The task>
Return the passage of the email about the fire season verbatim, starting at "in a much shorter" and ending at "advantages?".

Extract>

* * * *

From   "Nick Cox" <[email protected]>
To   <[email protected]>
Subject   RE: st: RE: How to define shortest possible period with 95% ofobservations
Date   Wed, 12 May 2010 20:58:37 +0100

Well, graphics for one. If January is in the middle of the fire season,
you shouldn't want it to be the origin. 

And summary statistics for another. If fire years really are more
natural than calendar years, you should prefer them as the time
framework for summaries. 

Don't sniff at half a second of computer time. Some times it takes a
full day of revising a program to achieve such a saving. 

Nick 
[email protected] 

Daniel Mueller

Well, we have thought about that. It is surely not a problem as the fire

season in our target area is relatively short (~3 month) and the 95% are

in a much shorter interval. Therefore, it does not matter where the max 
is - we will capture the relevant period. We have other good reasons to 
use the max for this definition.

But I bow in and use -egen- with the function 
-dayofyear(daily_date_variable)- and map the day to the fire season 
accordingly. I guess that was Nick's suggestion. It saves two lines of 
code and maybe half a second of computing time. Are there other
advantages?

* * * *

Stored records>
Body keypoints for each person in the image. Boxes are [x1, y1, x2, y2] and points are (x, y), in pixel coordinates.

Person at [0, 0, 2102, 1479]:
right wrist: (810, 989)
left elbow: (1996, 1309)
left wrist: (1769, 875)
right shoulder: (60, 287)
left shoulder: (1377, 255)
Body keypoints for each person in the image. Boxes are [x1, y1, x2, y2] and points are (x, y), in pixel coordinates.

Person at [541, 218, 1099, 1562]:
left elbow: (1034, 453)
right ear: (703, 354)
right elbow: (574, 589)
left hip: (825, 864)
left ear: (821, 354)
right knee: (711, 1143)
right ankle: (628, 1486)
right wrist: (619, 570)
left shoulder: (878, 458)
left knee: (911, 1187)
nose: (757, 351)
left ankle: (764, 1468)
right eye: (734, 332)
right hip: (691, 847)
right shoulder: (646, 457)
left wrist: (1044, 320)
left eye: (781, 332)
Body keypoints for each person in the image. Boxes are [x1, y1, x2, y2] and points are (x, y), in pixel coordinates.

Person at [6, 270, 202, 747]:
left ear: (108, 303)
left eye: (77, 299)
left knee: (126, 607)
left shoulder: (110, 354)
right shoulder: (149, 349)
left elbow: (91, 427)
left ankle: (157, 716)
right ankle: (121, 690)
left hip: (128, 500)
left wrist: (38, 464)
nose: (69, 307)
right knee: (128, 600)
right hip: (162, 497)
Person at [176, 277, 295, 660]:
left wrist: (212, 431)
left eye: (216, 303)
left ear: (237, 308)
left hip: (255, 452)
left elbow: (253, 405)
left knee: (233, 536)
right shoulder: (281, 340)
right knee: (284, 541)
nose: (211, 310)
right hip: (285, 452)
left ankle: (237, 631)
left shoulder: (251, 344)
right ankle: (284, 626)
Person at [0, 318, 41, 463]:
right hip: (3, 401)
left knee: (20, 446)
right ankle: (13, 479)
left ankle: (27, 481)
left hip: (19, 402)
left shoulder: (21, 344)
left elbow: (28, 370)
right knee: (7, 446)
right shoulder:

* * * *

Expected answer>
in a much shorter interval. Therefore, it does not matter where the max 
is - we will capture the relevant period. We have other good reasons to 
use the max for this definition.

But I bow in and use -egen- with the function 
-dayofyear(daily_date_variable)- and map the day to the fire season 
accordingly. I guess that was Nick's suggestion. It saves two lines of 
code and maybe half a second of computing time. Are there other
advantages?